If these texts were available 20 years ago, and there was interest then in looking for these kinds of patterns, it’s almost inconceivable that scientists would have thrown up their hands and said, “we just can’t do it with the technology we have.” And even without knowing the details of how these kinds of analysis are being done today, I find it very unlikely that there aren’t traditional sorting and searching algorithms used somewhere in the code. There’s nothing inherently Big Data about this.
As for the gesture-level information being collected by Netflix for marketing or advertising purposes (say, what parts of a movie people were likely to skip over, where they paused, or what scenes they watched repeatedly), that data is being analyzed and possibly used for nefarious purposes simply because it’s available.
If DVD-rental companies could somehow have seized that kind of low-level information in the 1990s they probably would have been capable of analyzing it, if they’d chosen to. What’s responsible for this disturbing trend is the ability of movie-rental companies to capture gesture information, their relatively new interest in using it, and the collaboration between companies to fit their individual pieces of these social puzzles together.
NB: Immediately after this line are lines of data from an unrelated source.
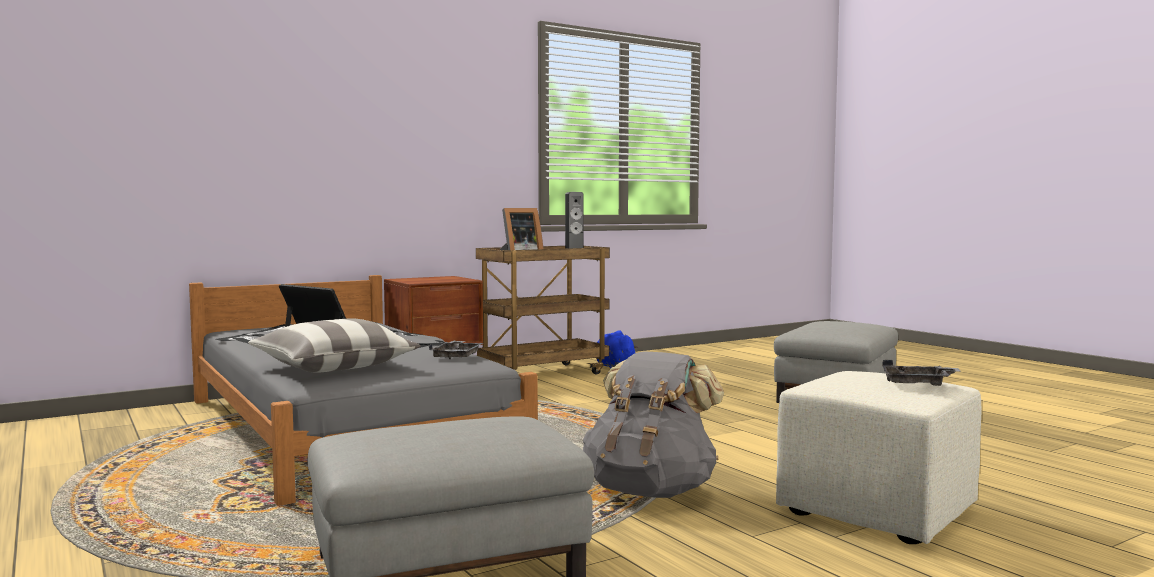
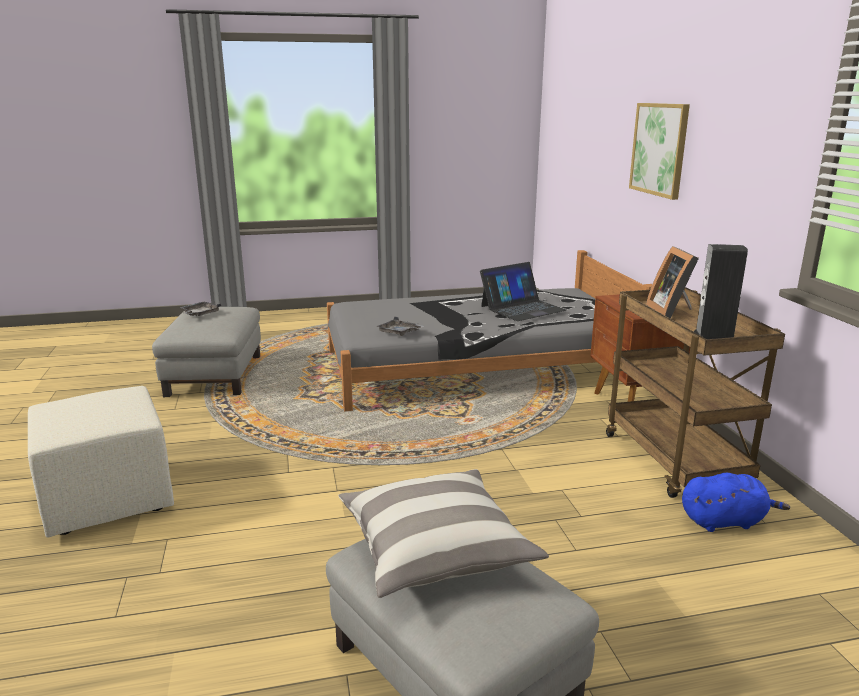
camera: 110 degrees right, 15 degrees up
(334, 367) = (391, 307): pillow -> pillow (435, 550)
(347, 141) = (659, 149): none -> picture
(650, 491) = (243, 434): grey backpack -> none
(918, 384) = (64, 418): grey tray -> grey tray (200, 314)

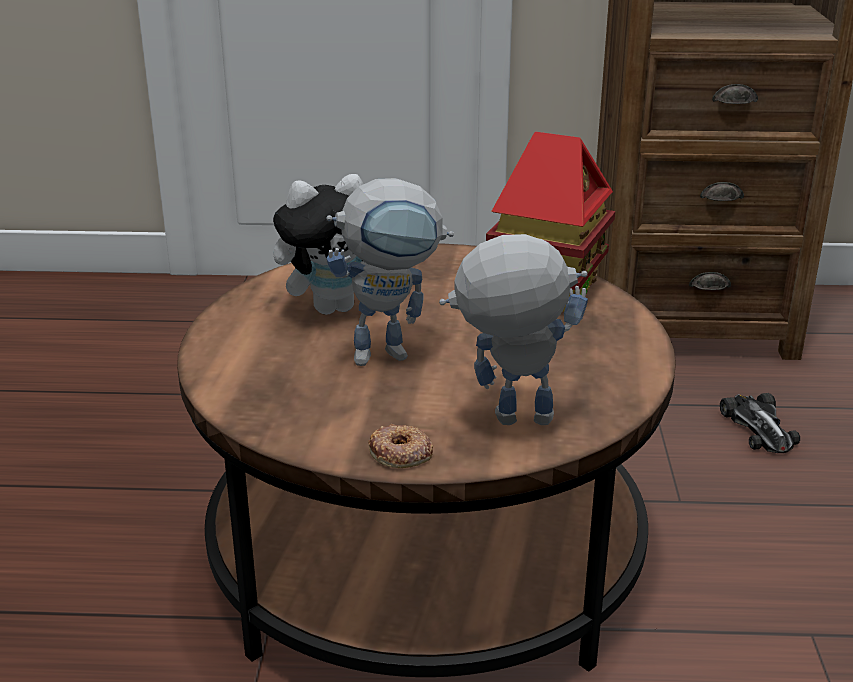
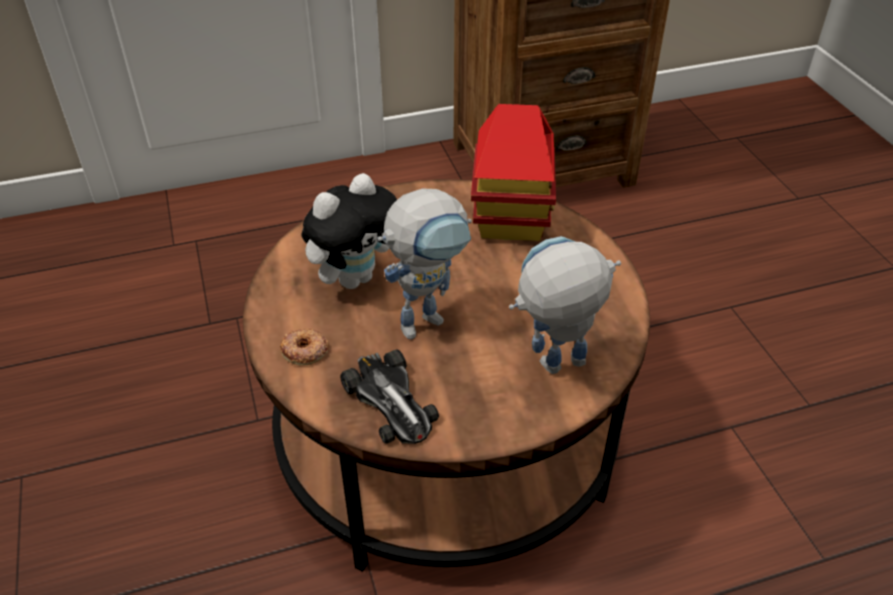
camera: 20 degrees left, 15 degrees up
(400, 453) = (493, 425): donut -> donut (304, 351)
(758, 428) = (631, 256): toy car -> toy car (390, 402)

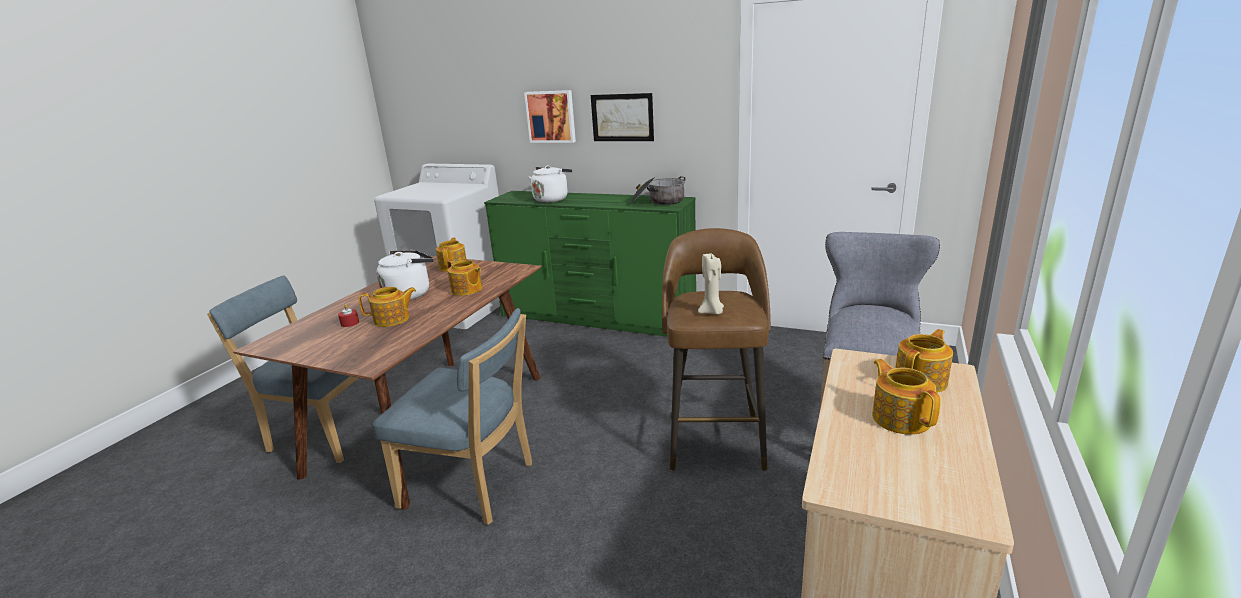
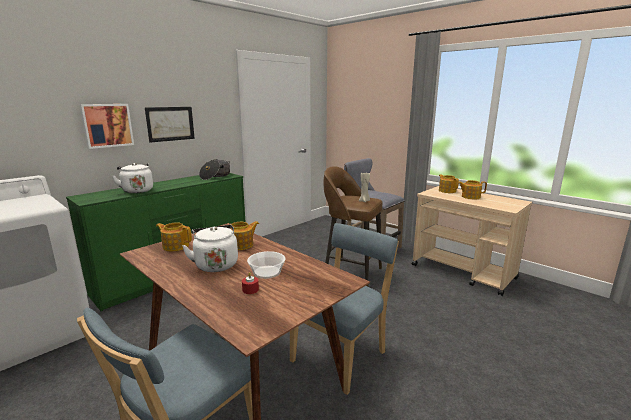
camera: 70 degrees left, 5 degrees down
(392, 319) = (267, 272): teapot -> bowl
“Data” hasn’t become the root of all evil overnight, any more than it’s become the only thing that matters. And blaming Big Data for everything that’s wrong with the world is no better than scrapping all your existing, non-Big Data technology because it’s suddenly “obsolete.” ®
You're kidding, right ?
"If a company that’s been around for years suddenly argues that it needs Big Data techniques to run its business, it must mean that either [...] or it's been hobbling along forever with systems that don’t quite work. Either of those claims would be hard to believe."
The second is all too believeable, and is keeping me in a job right now ...
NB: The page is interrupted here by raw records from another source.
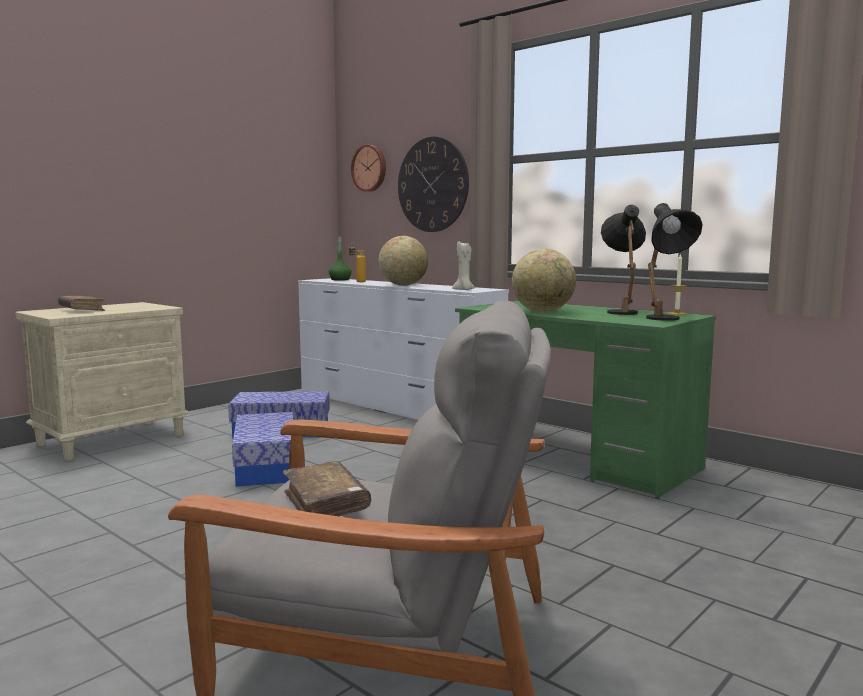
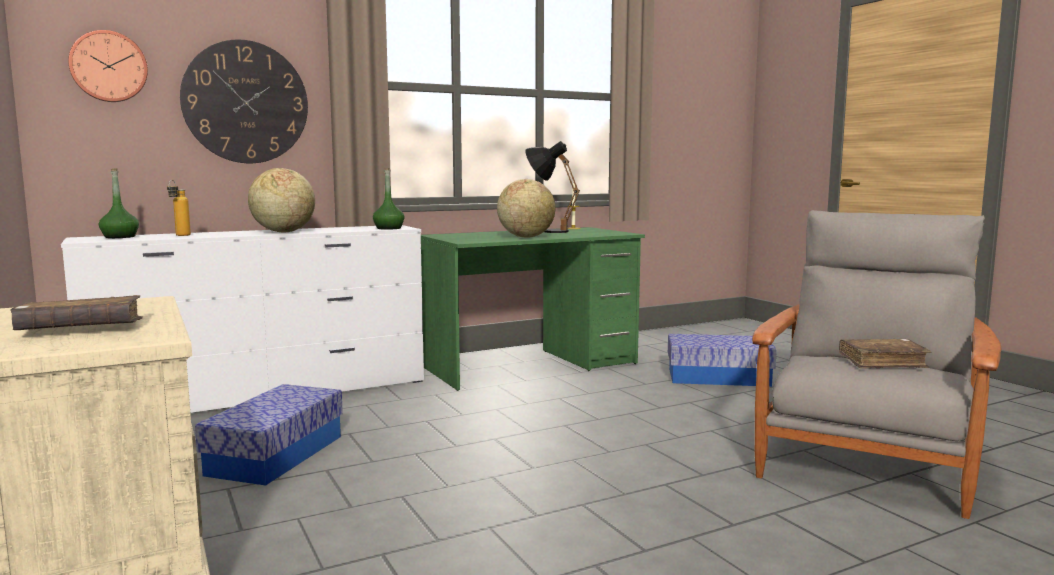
camera: 70 degrees left, 0 degrees up
(266, 466) = (425, 472): storage box -> storage box (718, 377)
(464, 290) = (388, 228): beige candle -> green bottle
(666, 320) = (608, 231): black table lamp -> none

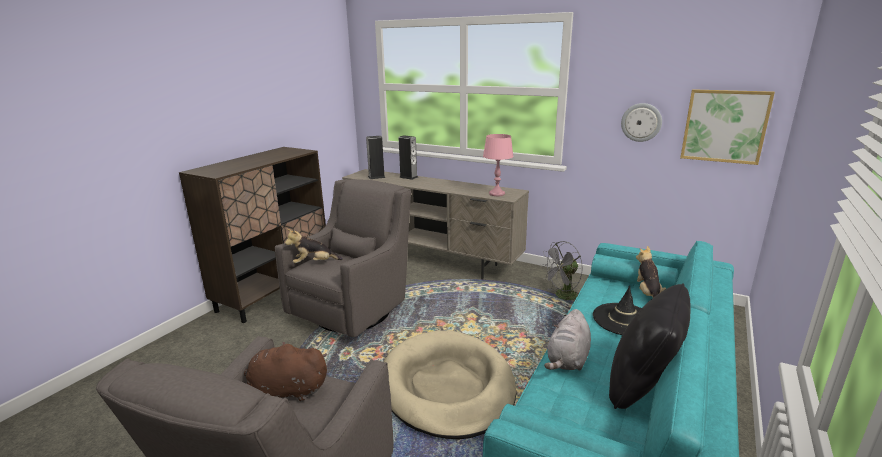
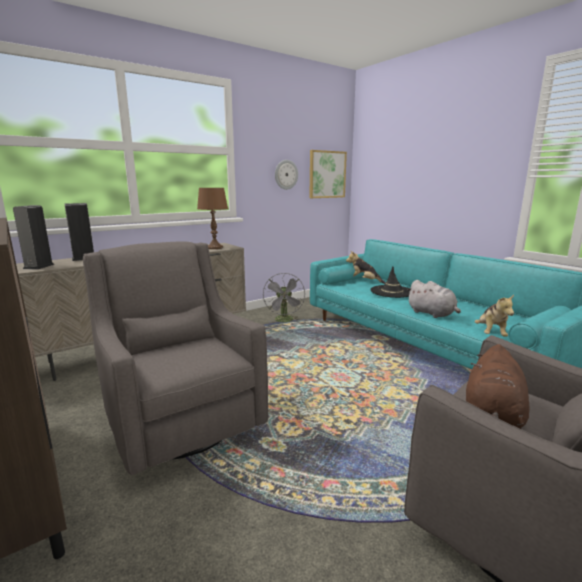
camera: 65 degrees left, 5 degrees down
(314, 263) = (164, 366): plush toy -> plush toy (490, 333)
(447, 387) = (371, 395): beige dog bed -> none
(496, 194) = (214, 248): pink table lamp -> brown table lamp
(642, 386) = (465, 305): black pillow -> none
It isn't what you've got, its how you use it.
I talked to a recruitment consultant a while ago who pointed out that all the recruitment companies have gone "big data." That is, they do word frequency analysis on CVs and just search on a big pile of "stuff" and take the top CVs on the list.
So now you have to keep repeating keywords, add abbreviations in brackets and that sort of thing to make sure your CV ends up on page 1 of the search results.
They have replaced personal knowledge and relationships with a technical solution which will inevitably lead to poorer quality but greater quantity of words in people's CVs. I'd be surprised if people weren't already using white-on-white text to bump their CV's visibility to the search engine.
By destructuring the data they've increased their storage costs, removed information from the system and now they have to keep tweaking the systems to stop them being gamed. Sending a slightly irrelevant advert to someone is one thing, but making business decisions about personnel suitability based on this stuff is dangerous. The reason we have structure is because it organises data into easily understood information. A word-cloud from a comment box might be fine for an initial analysis of what people are talking about, but it doesn't tell you what they are saying - the data is there, the information has been removed.
Every client I've ever worked for has used one or both of the phrases "We handle a huge amount of data" and "I bet you've never seen it this bad". Almost without exception they're processing a very normal amount of data, sometimes in very inefficient ways. The science behind MapReduce is far more important than that specific technology - often there are equally useful techniques that are better suited to a client's needs, however much they might want to install Hadoop etc.
"You may not realize it, but data is far and away the most critical element in any computer system. Data is all-important. It’s the center of the universe."
If you don't realise it then you probably shouldn't be working in IT.
+1 for sarky quotes. Later I'll buy a hot drink from a "coffee scientist".